## Things to do
a) According to the text on Montville, New Jersey, Montville was incorporated as a township from portions of which township?
b) List every year the Montville text gives for a Money magazine ranking of the township, with the rank Montville received that year.
c) Continue the text about Montville Township from its final sentence.

## Excerpt provided
—————

Place:Montville, Morris, New Jersey, United States


Alt namesStiles Townsource: Morris County Historical Society
Coordinates40.9°N 74.383°W
Located inMorris, New Jersey, United States     (11 Apr 1867 - )
Contained Places
Inhabited place
Pine Brook
source: Getty Thesaurus of Geographic Names
source: Family History Library Catalog

the text in this section is copied from an article in Wikipedia

Montville is a township in Morris County, New Jersey, United States. As of the 2010 United States Census, the township's population was 21,528,[1][2][3] reflecting an increase of 689 (+3.3%) from the 20,839 counted in the 2000 Census, which had in turn increased by 5,239 (+33.6%) from the 15,600 counted in the 1990 Census.

Montville was incorporated as a township by an act of the New Jersey Legislature on April 11, 1867, from portions of Pequannock Township. It includes the sections of Montville, Pine Brook and Towaco. NJ Transit rail service is available at the Towaco station along the Montclair-Boonton Line.

In Money magazine's 2013 Best Places to Live rankings, Montville was ranked 13th in the nation, the second-highest among the three places in New Jersey included in the top 50 list. The township was ranked 17th in the magazine's 2011 ranking of the "Best Places to Live", the highest-ranked place in New Jersey, after having been ranked 13th in 2007. In 2009, Money magazine named Montville the 21st best place to live in the United States; the 2nd highest ranked community in New Jersey.

—————

## Exercise data
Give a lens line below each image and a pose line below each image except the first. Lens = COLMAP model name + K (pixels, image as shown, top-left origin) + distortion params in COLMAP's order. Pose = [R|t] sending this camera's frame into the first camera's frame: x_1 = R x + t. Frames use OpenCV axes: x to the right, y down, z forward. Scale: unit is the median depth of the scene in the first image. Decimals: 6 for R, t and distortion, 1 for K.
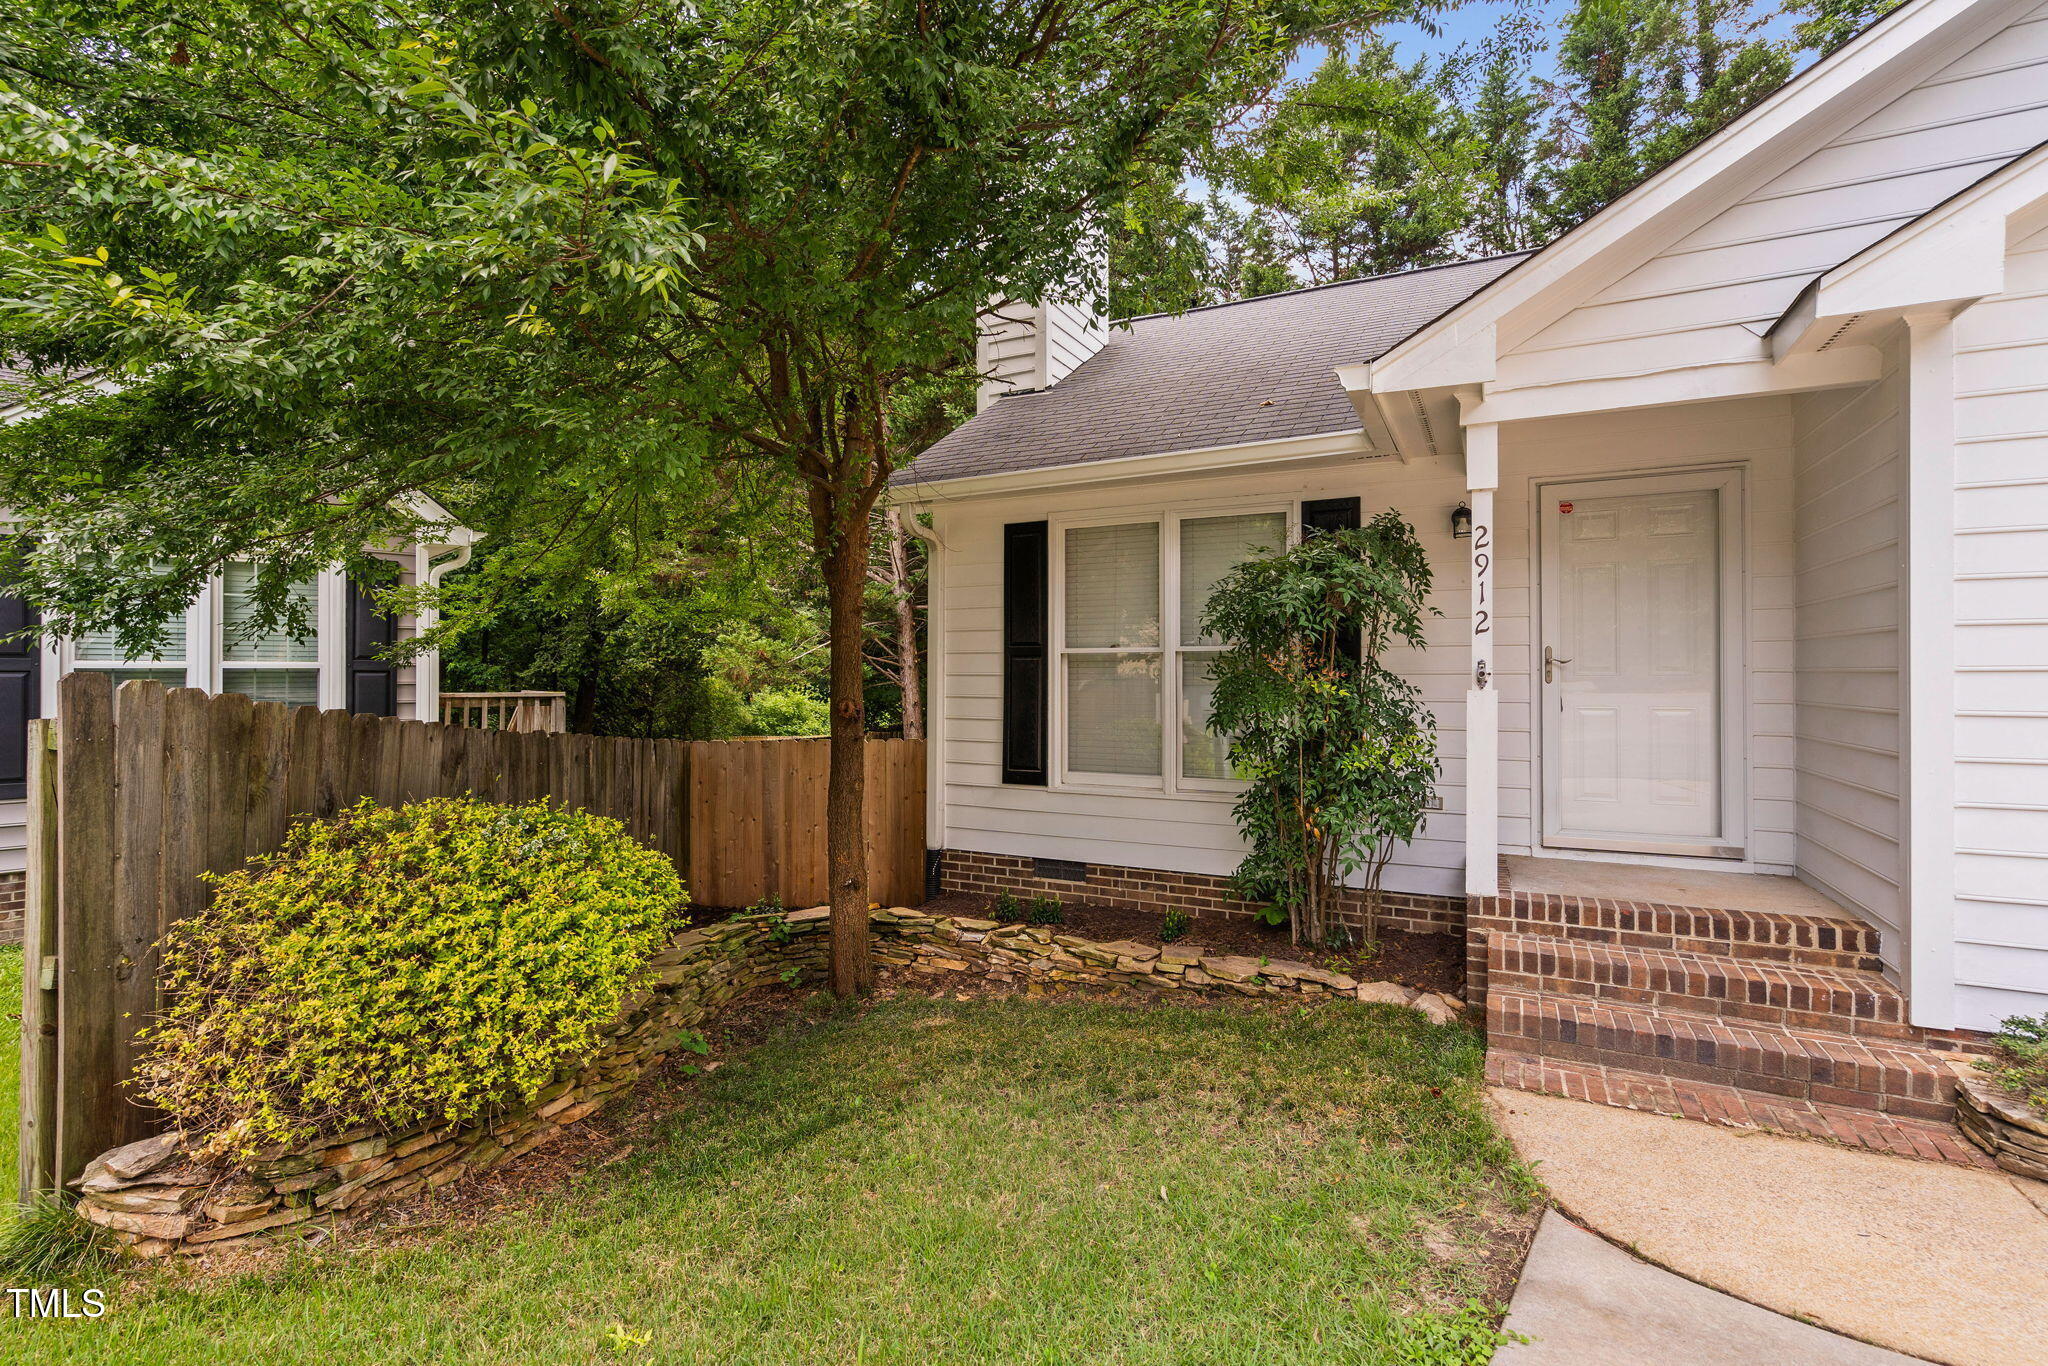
lens RADIAL K [[925.7, 0, 1016.6], [0, 925.7, 686.5], [0, 0, 1]] dist [-0.001454, 0.000576]
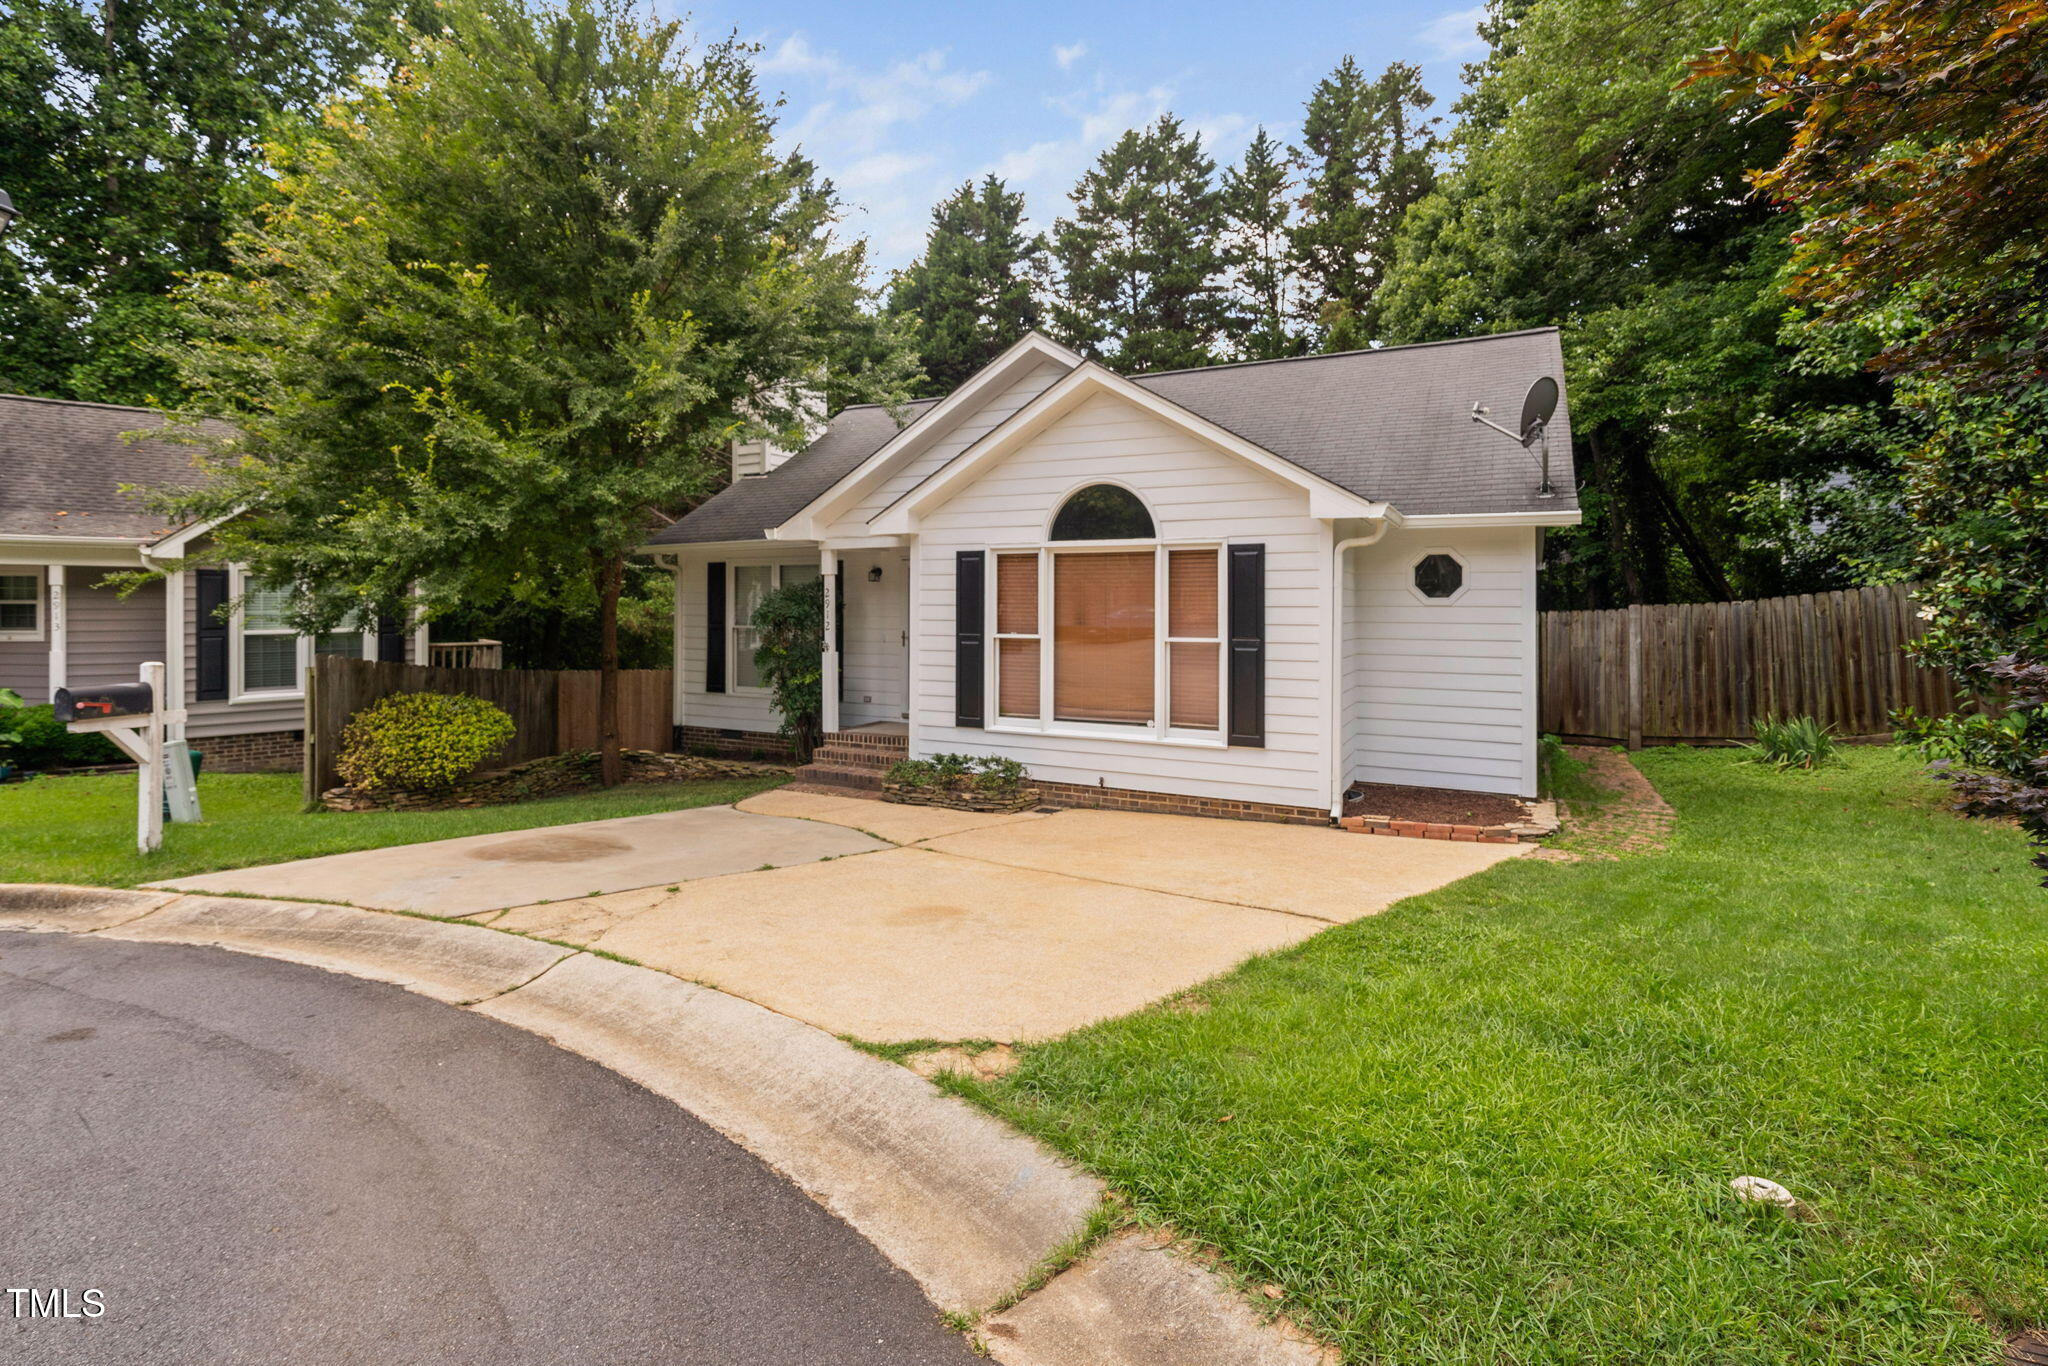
lens RADIAL K [[955.7, 0, 1021.6], [0, 955.7, 611.8], [0, 0, 1]] dist [-0.004122, -0.000430]
pose [[0.999928, -0.004742, -0.011011, 1.203428], [0.004730, 0.999988, -0.001169, -0.110482], [0.011016, 0.001117, 0.999939, -1.846610]]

—————

## Answers per task
a) Pequannock Township

b)
2007: 13th
2009: 21st
2011: 17th
2013: 13th

c)
the text in this section is copied from an article in Wikipedia

Native settlement

Over 10,000 years ago, the area was part of the Lenapehoking. It was originally settled by the Lenape tribes of the Munsee dialect. The Lenape tribes maintained peace and no significant battles were recorded in the area.

On October 12th, the Morris County Parks Commission holds Lenape Day at the Great Swamp to celebrate the culture and history of Ramapough Lenape people.

Dutch settlement

Dutch farmers from New Amsterdam (now part of New York City) entered the area in 1710.[4] As part of New Netherland, the town was originally called "Uyle-Kill" (the Dutch spelling of "Owl-Kill"), a name given to the creek and valley, which ran through the area.

By the 1740s, the settlement had grown in size and construction of the first road was begun. The early road, now known as U.S. Route 202, connected various farms with Montville's first gristmill, sawmill and tanneries.

In 1756, the Dutch Reformed Church was founded in Old Boonton and moved to Montville in the early 1800s after land was purchased in Montville for a parsonage.

English settlement

In 1712, William Penn bought a tract of land that included parts of modern-day Pequannock and Montville that included Pine Brook.[4]

In 1760, the first schoolhouse in the Montville township was built out of logs in Pine Brook. It was located on "the road leading to Boonton," which could refer to multiple northwest-facing roads including Changebridge Road. Additional schools were constructed in 1785, 1816, and 1852.[4]

During the American Revolutionary War (1775–1783), Montville was on a major military route from Morristown to the Hudson River. General George Washington's troops often took this route and Washington stayed in the Towaco section of what is now Montville Township in June 1780. The French troops under the leadership of General Rochambeau spent four days passing through Montville Township on their way to the War's final victory at Yorktown, Virginia, as part of a group of 5,000 soldiers, 2,000 horses, 500 oxen, possibly 900 cattle, artillery, boats and followers.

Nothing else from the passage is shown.